Results and conclusion:

Many situations may present as a cognitive deficit, warranting a complete clinical history and assessment of the independent living skills of the patient. Neurological examination should always be performed, as well as the exclusion of the main organic causes of cognitive impairment. The role of the family doctor is important in the guidance of a patient with memory complaints and depressive symptoms. In some cases, this may imply a multidisciplinary approach between Family Medicine, Psychiatry and Neurology.

Keywords: Cognition Disorders; Depression; Depressive Disorder

Introdução

A depressão major é uma doença prevalente e uma causa importante de incapacidade mundial, associada a morbilidade e mortalidade significativas.1 Ao nível dos Cuidados de Saúde Primários, 13% a 17% dos doentes apresentam sintomatologia depressiva, atingindo 33% nos doentes com patologias do foro neurológico.2

Com o envelhecimento, é estimado que 10% a 40% das pessoas com depressão apresentem defeitos cognitivos associados.1 Por outro lado, a sintomatologia depressiva é comum na demência e ocorre em aproximadamente 30% destes pacientes.3

A depressão pode conferir um risco aumentado de demência nos 5 anos seguintes, sobretudo em pacientes idosos.3-6 Estas duas patologias partilham fatores de risco, sendo a depressão reportada como fator de risco e pródromo para a doença de Alzheimer e outras demências.3,4,7-9

A Organização Mundial da Saúde classificou a depressão como a doença mais onerosa do mundo em termos de anos ajustados por incapacidade total nas pessoas de meia idade.10 Para além disso, os pacientes com depressão têm uma taxa de mortalidade mais elevada.11

O objetivo deste trabalho é rever a evidência existente sobre a disfunção cognitiva na depressão e as principais diferenças no diagnóstico, abordagem e prognóstico, comparativamente à demência.

Metodologia

Foi realizada uma pesquisa bibliográfica na base de dados PubMed, com os termos MeSH “Depressive Disorder”, “Cognitive Dysfunction” e “Dementia”. A pesquisa foi limitada a artigos publicados em Português e Inglês. Da pesquisa inicial resultaram 291 artigos que foram, posteriormente, selecionados tendo em conta a sua pertinência, tendo sido também realizada pesquisa em cascata e consulta de livros sobre o tema.
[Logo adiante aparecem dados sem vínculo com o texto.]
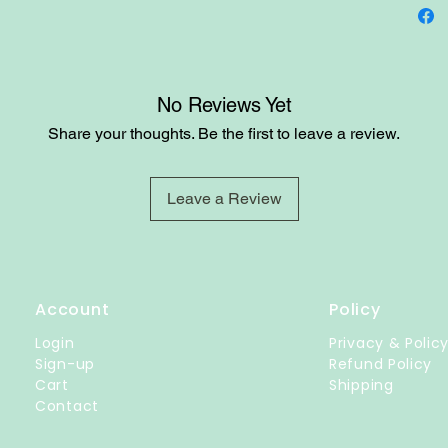
No Reviews Yet
Share your thoughts. Be the first to leave a review.
Leave a Review
Account
Policy
Login
Privacy & Polic
Sign-up
Refund Policy
Cart
Shipping
Contact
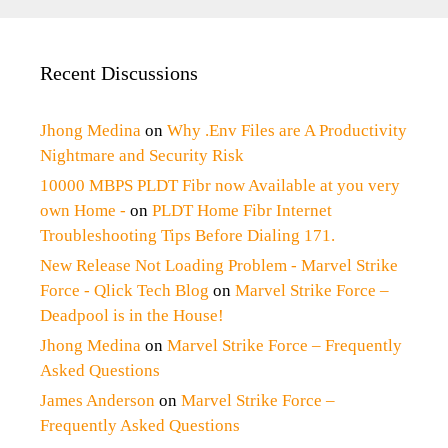
Recent Discussions
Jhong Medina
on
Why .Env Files are A Productivity
Nightmare and Security Risk
10000 MBPS PLDT Fibr now Available at you very
own Home -
on
PLDT Home Fibr Internet
Troubleshooting Tips Before Dialing 171.
New Release Not Loading Problem - Marvel Strike
Force - Qlick Tech Blog
on
Marvel Strike Force –
Deadpool is in the House!
Jhong Medina
on
Marvel Strike Force – Frequently
Asked Questions
James Anderson
on
Marvel Strike Force –
Frequently Asked Questions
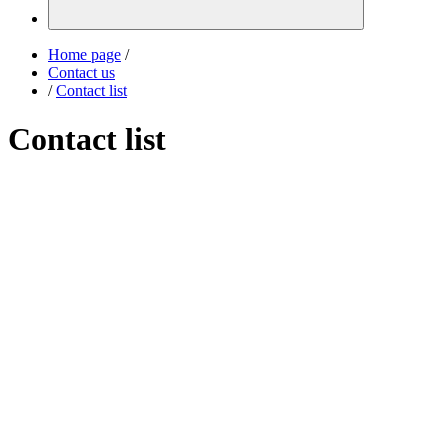
Home page
/
Contact us
/
Contact list
Contact list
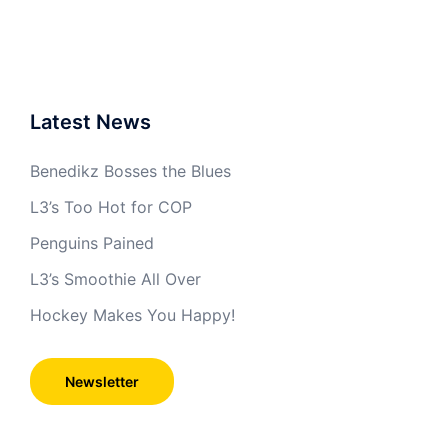
Latest News
Benedikz Bosses the Blues
L3’s Too Hot for COP
Penguins Pained
L3’s Smoothie All Over
Hockey Makes You Happy!
Newsletter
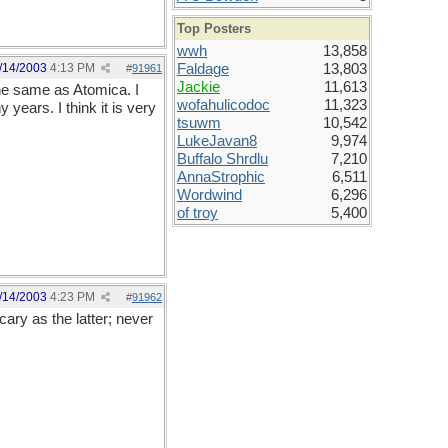
Top Posters
wwh
13,858
/14/2003
4:13 PM
Faldage
13,803
#
91961
Jackie
11,613
the same as Atomica. I
wofahulicodoc
11,323
years. I think it is very
tsuwm
10,542
LukeJavan8
9,974
Buffalo Shrdlu
7,210
AnnaStrophic
6,511
Wordwind
6,296
of troy
5,400
/14/2003
4:23 PM
#
91962
ary as the latter; never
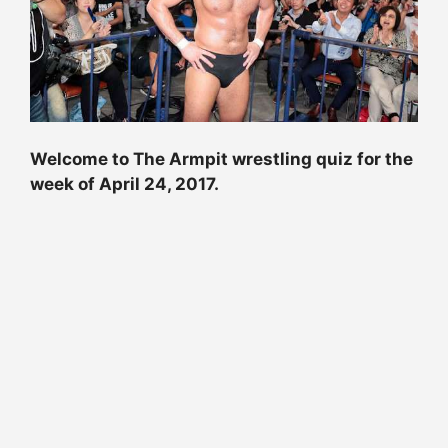
Welcome to The Armpit wrestling quiz for the
week of
April 24, 2017
.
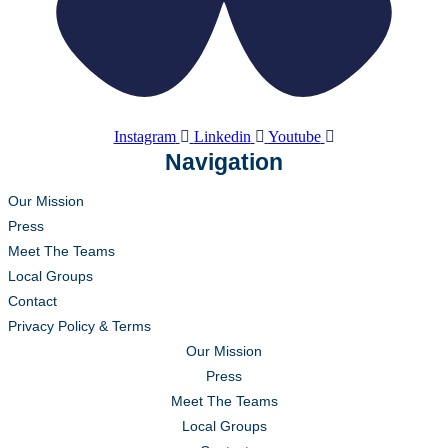
Instagram
Linkedin
Youtube
Navigation
Our Mission
Press
Meet The Teams
Local Groups
Contact
Privacy Policy & Terms
Our Mission
Press
Meet The Teams
Local Groups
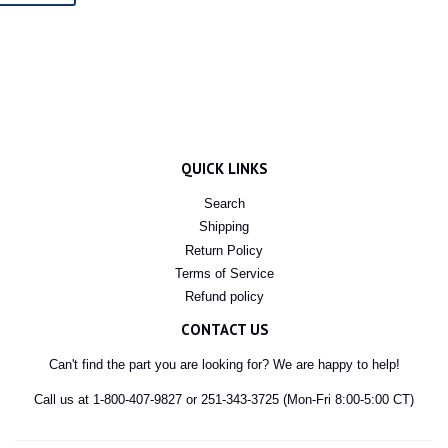
QUICK LINKS
Search
Shipping
Return Policy
Terms of Service
Refund policy
CONTACT US
Can't find the part you are looking for? We are happy to help!
Call us at 1-800-407-9827 or 251-343-3725 (Mon-Fri 8:00-5:00 CT)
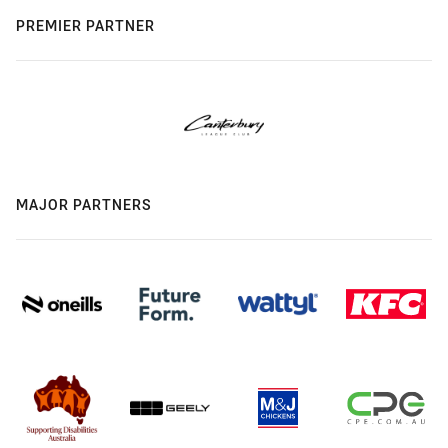
PREMIER PARTNER
MAJOR PARTNERS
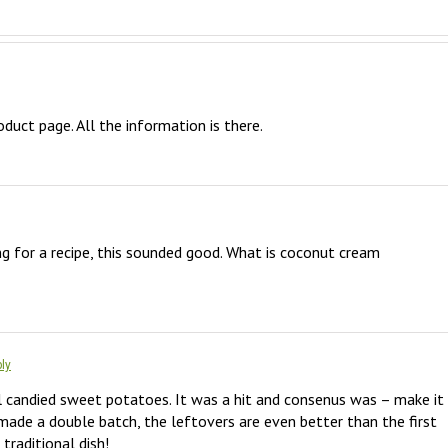
oduct page. All the information is there.
ng for a recipe, this sounded good. What is coconut cream 
ly
l candied sweet potatoes. It was a hit and consenus was – make it 
I made a double batch, the leftovers are even better than the first 
traditional dish!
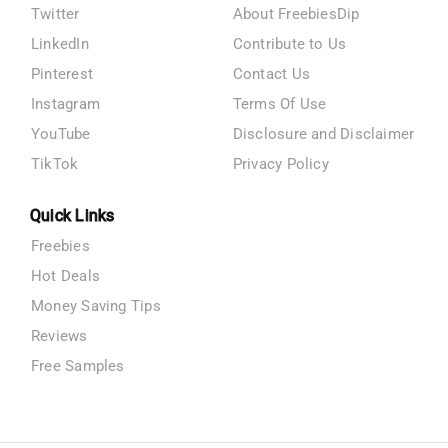
Twitter
About FreebiesDip
LinkedIn
Contribute to Us
Pinterest
Contact Us
Instagram
Terms Of Use
YouTube
Disclosure and Disclaimer
TikTok
Privacy Policy
Quick Links
Freebies
Hot Deals
Money Saving Tips
Reviews
Free Samples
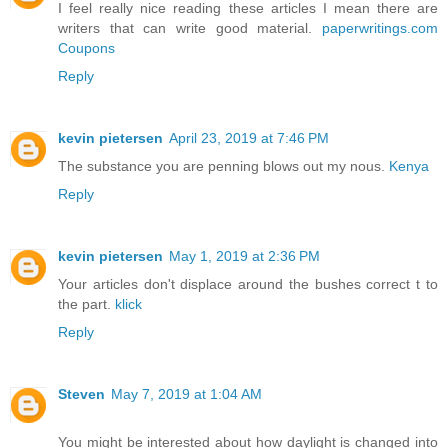
I feel really nice reading these articles I mean there are
writers that can write good material.
paperwritings.com
Coupons
Reply
kevin pietersen
April 23, 2019 at 7:46 PM
The substance you are penning blows out my nous.
Kenya
Reply
kevin pietersen
May 1, 2019 at 2:36 PM
Your articles don't displace around the bushes correct t to
the part.
klick
Reply
Steven
May 7, 2019 at 1:04 AM
You might be interested about how daylight is changed into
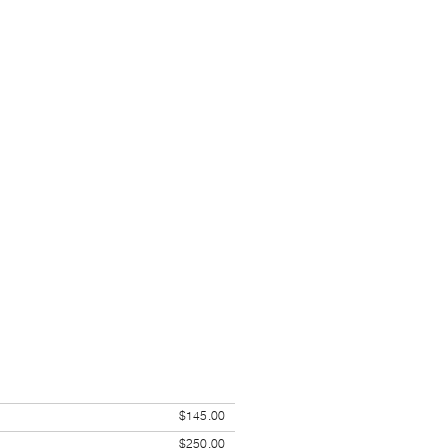
$145.00
$250.00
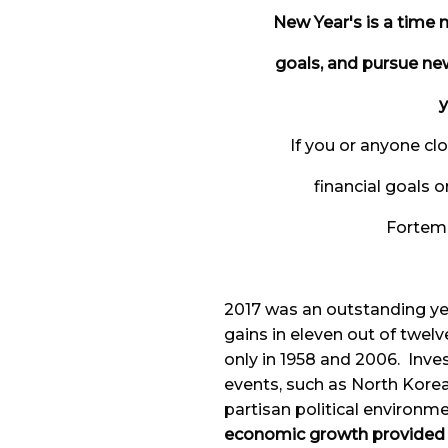
New Year's is a time m
goals, and pursue ne
y
If you or anyone cl
financial goals o
Fortem F
2017 was an outstanding yea
gains in eleven out of twel
only in 1958 and 2006. Inv
events, such as North Korea
partisan political environm
economic growth provided a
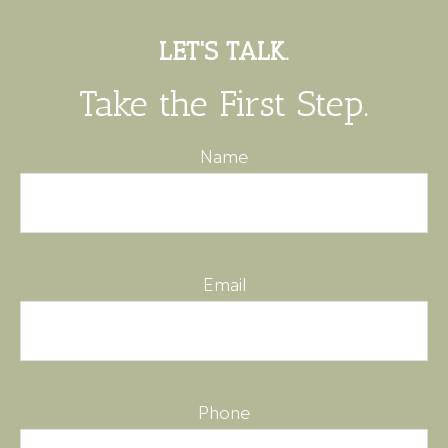
LET'S TALK.
Take the First Step.
Name
Email
Phone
No final foram utilizados 26 artigos.

Resultados

A diferenciação entre uma etiologia psiquiátrica ou neurológica para o declínio cognitivo pode ser por vezes muito difícil, devido a múltiplos fatores1,3,4,7,12:

  • As alterações cognitivas nos idosos são prevalentes e obscurecem a distinção entre o envelhecimento normal e os primeiros sinais de um processo demencial;

  • A depressão pode cursar com perturbação grave da memória a curto prazo, atenção, funcionamento executivo ou velocidade de processamento, repercutindo-se nas medidas de funcionamento cognitivo global (disfunção cognitiva na depressão);

  • Alguns antidepressivos associam-se a um declínio da função cognitiva, como os anticolinérgicos e as benzodiazepinas (alterações cognitivas como efeito adverso de fármacos psicotrópicos);

  • A sintomatologia depressiva pode ser uma das primeiras manifestações de demência (depressão como pródromo de demência); A depressão pode corresponder a uma reação ao declínio cognitivo, quando há discernimento para a perda cognitiva (depressão reativa);

  • Algumas doenças neurológicas caracterizadas por declínio cognitivo progressivo, como a doença de Alzheimer e a doença de Parkinson, apresentam sintomatologia depressiva;

  • A demência e a depressão, sendo muito prevalentes, podem coexistir no mesmo paciente, como duas doenças distintas ou como expressão de uma mesma doença.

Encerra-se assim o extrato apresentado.